Task goal — Look through the records below for the line with "left ear: (585, 164)". Return that line and each one after it up to and including the line with "nose: (365, 112)", exactly.
[Opening Study material section]
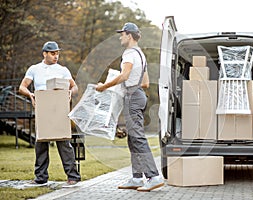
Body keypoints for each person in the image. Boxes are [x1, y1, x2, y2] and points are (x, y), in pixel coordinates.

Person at [95, 22, 164, 192]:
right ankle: (136, 177)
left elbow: (124, 75)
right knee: (132, 138)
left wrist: (104, 86)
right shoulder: (141, 55)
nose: (120, 37)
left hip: (133, 97)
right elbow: (146, 83)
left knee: (138, 137)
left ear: (129, 35)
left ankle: (153, 176)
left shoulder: (129, 53)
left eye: (122, 34)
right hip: (138, 94)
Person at [19, 41, 81, 187]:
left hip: (60, 111)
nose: (56, 56)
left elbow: (75, 87)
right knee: (40, 143)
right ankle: (40, 177)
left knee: (64, 143)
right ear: (44, 54)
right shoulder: (34, 69)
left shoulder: (63, 70)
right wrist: (30, 95)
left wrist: (70, 93)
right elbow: (22, 87)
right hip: (42, 111)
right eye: (53, 53)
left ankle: (73, 176)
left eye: (57, 53)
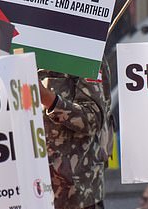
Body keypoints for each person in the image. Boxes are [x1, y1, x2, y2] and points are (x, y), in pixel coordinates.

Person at [38, 59, 112, 209]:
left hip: (75, 196)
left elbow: (94, 119)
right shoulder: (7, 45)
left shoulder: (82, 47)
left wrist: (49, 99)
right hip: (27, 192)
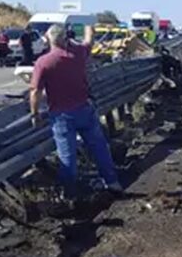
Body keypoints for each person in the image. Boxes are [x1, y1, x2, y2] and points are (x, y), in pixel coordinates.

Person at [29, 23, 122, 198]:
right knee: (100, 148)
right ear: (66, 38)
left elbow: (35, 91)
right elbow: (89, 41)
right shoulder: (78, 53)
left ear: (48, 39)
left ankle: (69, 194)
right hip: (85, 109)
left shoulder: (44, 62)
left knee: (67, 156)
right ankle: (112, 182)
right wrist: (88, 28)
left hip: (61, 115)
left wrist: (34, 114)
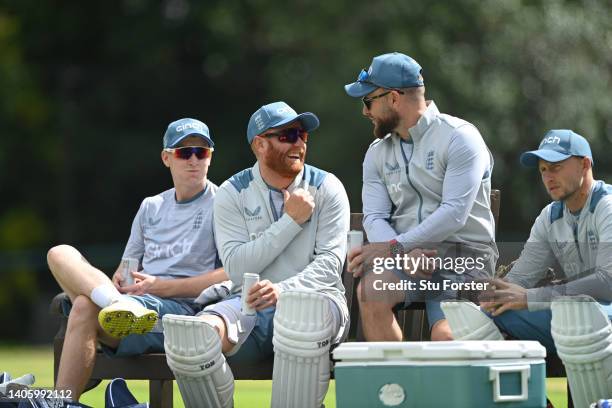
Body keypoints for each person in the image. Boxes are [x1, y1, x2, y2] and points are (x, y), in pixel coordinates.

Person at [162, 101, 350, 408]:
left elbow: (330, 266)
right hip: (250, 306)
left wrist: (282, 290)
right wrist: (290, 222)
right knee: (193, 340)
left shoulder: (327, 187)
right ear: (260, 145)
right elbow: (236, 268)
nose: (300, 143)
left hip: (319, 304)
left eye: (302, 134)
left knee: (301, 318)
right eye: (288, 135)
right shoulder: (231, 192)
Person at [46, 118, 227, 401]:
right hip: (134, 303)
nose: (193, 160)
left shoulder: (224, 203)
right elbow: (127, 267)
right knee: (58, 253)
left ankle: (59, 403)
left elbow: (231, 273)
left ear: (210, 158)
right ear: (167, 158)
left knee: (83, 307)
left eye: (201, 152)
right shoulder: (151, 206)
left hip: (180, 313)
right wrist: (122, 278)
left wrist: (160, 287)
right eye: (184, 152)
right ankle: (115, 304)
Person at [442, 129, 612, 408]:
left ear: (585, 164)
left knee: (577, 315)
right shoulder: (550, 216)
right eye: (543, 169)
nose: (548, 176)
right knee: (483, 321)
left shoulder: (607, 206)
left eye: (556, 167)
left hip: (597, 316)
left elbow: (607, 282)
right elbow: (520, 279)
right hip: (575, 317)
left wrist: (531, 298)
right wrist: (493, 293)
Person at [344, 52, 498, 341]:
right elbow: (375, 217)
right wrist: (401, 254)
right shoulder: (376, 152)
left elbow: (454, 213)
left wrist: (395, 249)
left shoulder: (460, 136)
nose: (365, 112)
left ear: (392, 98)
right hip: (405, 261)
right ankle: (395, 386)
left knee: (445, 337)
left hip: (462, 261)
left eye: (368, 102)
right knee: (370, 292)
[Closing Study material section]
Task answer —
left ear: (585, 164)
left knee: (577, 315)
right shoulder: (550, 216)
right eye: (543, 169)
nose: (548, 176)
right knee: (483, 321)
left shoulder: (607, 206)
left eye: (556, 167)
left hip: (597, 316)
left elbow: (607, 282)
right elbow: (520, 279)
right hip: (575, 317)
left wrist: (531, 298)
right wrist: (493, 293)
Person at [344, 52, 498, 341]:
right elbow: (375, 217)
right wrist: (401, 254)
right shoulder: (376, 152)
left elbow: (454, 213)
left wrist: (395, 249)
left shoulder: (460, 136)
nose: (365, 112)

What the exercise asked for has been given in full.